Instructions to follow: Render the records from their beginning through the line containing "How many data points does each series have?" as a numbered list, omitting any blank lines.

Materials provided:
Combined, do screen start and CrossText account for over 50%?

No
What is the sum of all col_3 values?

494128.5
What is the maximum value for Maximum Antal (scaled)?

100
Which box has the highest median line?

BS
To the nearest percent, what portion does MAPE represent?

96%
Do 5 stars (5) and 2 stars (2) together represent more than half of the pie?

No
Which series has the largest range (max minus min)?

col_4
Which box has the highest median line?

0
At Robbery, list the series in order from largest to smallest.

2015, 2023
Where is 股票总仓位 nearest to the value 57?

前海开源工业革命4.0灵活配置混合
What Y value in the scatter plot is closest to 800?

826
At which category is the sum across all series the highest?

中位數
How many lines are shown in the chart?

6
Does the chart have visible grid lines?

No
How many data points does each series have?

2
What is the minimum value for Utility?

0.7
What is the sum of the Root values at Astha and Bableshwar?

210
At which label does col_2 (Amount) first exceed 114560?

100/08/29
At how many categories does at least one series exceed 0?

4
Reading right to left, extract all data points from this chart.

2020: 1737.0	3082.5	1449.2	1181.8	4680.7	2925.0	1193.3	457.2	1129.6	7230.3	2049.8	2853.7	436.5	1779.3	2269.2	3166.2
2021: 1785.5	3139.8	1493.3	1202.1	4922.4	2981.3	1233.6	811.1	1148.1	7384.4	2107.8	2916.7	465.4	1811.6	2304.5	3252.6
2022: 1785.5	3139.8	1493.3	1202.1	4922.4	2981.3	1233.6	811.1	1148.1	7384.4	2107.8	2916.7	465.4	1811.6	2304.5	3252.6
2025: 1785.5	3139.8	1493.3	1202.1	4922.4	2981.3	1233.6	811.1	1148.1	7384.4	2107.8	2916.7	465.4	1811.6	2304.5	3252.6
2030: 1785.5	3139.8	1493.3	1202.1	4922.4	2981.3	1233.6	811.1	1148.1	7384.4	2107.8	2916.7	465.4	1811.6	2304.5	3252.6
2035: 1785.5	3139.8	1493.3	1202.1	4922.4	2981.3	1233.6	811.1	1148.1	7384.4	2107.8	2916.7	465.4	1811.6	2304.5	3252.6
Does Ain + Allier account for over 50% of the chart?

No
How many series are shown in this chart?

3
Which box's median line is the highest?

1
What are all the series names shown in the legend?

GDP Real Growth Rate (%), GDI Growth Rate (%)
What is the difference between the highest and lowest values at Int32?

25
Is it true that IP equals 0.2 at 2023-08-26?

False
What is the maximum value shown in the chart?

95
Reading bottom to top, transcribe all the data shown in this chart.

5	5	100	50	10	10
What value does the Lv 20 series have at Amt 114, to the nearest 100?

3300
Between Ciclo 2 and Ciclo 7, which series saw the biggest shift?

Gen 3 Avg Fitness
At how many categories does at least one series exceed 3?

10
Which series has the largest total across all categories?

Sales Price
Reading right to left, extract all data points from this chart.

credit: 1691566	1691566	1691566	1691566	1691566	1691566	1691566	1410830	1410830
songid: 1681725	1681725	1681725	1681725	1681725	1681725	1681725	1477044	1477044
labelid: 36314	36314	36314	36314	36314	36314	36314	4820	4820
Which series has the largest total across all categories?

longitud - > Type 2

Answer box:
1. Combined, do screen start and CrossText account for over 50%?
2. No
3. What is the sum of all col_3 values?
4. 494128.5
5. What is the maximum value for Maximum Antal (scaled)?
6. 100
7. Which box has the highest median line?
8. BS
9. To the nearest percent, what portion does MAPE represent?
10. 96%
11. Do 5 stars (5) and 2 stars (2) together represent more than half of the pie?
12. No
13. Which series has the largest range (max minus min)?
14. col_4
15. Which box has the highest median line?
16. 0
17. At Robbery, list the series in order from largest to smallest.
18. 2015, 2023
19. Where is 股票总仓位 nearest to the value 57?
20. 前海开源工业革命4.0灵活配置混合
21. What Y value in the scatter plot is closest to 800?
22. 826
23. At which category is the sum across all series the highest?
24. 中位數
25. How many lines are shown in the chart?
26. 6
27. Does the chart have visible grid lines?
28. No
29. How many data points does each series have?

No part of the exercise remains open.